When it comes to updating anything, whether it’s a mobile application or a bathroom, there isn’t one way to do it. You can give things a quick lick of paint or completely renovate. The same spectrum of updates is relevant for the UI. Once you’ve decided that an update is necessary, it’s time to drill down into the details. There are two main types of updates:

  • Refresh – these are style updates that don’t impact the underlying structure or functionality of the system in question. This could be an updated colour palette or a new style for supporting assets. The updates can most certainly breathe new life into your product, but they still leave your users with familiarity. A refresh can enable you to reinvigorate stale experiences and address accessibility and usability. 
  • Redesign – not all issues can be solved with a fresh coat of paint. Sometimes there is a bigger problem and the cohesion of the solution has been compromised by temporary fixes along the way. A redesign is a more thorough update where the foundation of the whole system is reevaluated. Instead of considering colour and fonts, the whole user journey and how everything fits together is evaluated. 

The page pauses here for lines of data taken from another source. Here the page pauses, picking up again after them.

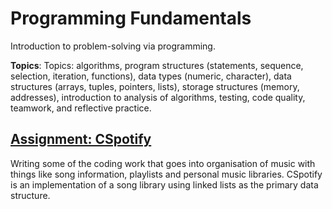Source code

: # Programming Fundamentals

Introduction to problem-solving via programming.

**Topics**:
Topics: algorithms, program structures (statements, sequence, selection, iteration, functions), data types (numeric, character), data structures (arrays, tuples, pointers, lists), storage structures (memory, addresses), introduction to analysis of algorithms, testing, code quality, teamwork, and reflective practice.

## [Assignment: CSpotify](https://cgi.cse.unsw.edu.au/~cs1511/20T3/assignments/ass2/index.html)

Writing some of the coding work that goes into organisation of music with things like song information, playlists and personal music libraries. CSpotify is an implementation of a song library using linked lists as the primary data structure.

Compared to a complete redesign, a refresh can offer quick wins; it costs less, is faster to implement and can be rolled out gradually. What’s more, a front-end developer and designer can manage the updates without the need for back-end support, again reducing cost and effort. A redesign is a lot more involved with more stakeholders, more time and indeed more budget needed. However, the benefits of redesigning from the ground up is that it offers a completely fresh perspective. You’re able to explore and implement solutions without the constraints of an established system. 

Tips for Updating the UI

Before you embark on updating the UI, you should define goals, KPIs and success metrics. Ensure you know what factors will make your UI updates a success, whether it’s increased engagement or a reduction in support tickets. Without clearly defining your goals, it’ll be hard to know how successful your updates have been. During any updates, you can save a lot of time by testing and iterating along the way. Smaller releases are often much better than major updates and give your users time to get used to upcoming changes, not to mention giving you a chance to gauge their reactions and address issues sooner rather than later. 
Whether addressing issues, improving an experience or expanding features, UI updates are a necessary part of maintaining a digital product. Work out what you need, ask the right questions and respond to feedback and you’ll be on the right track.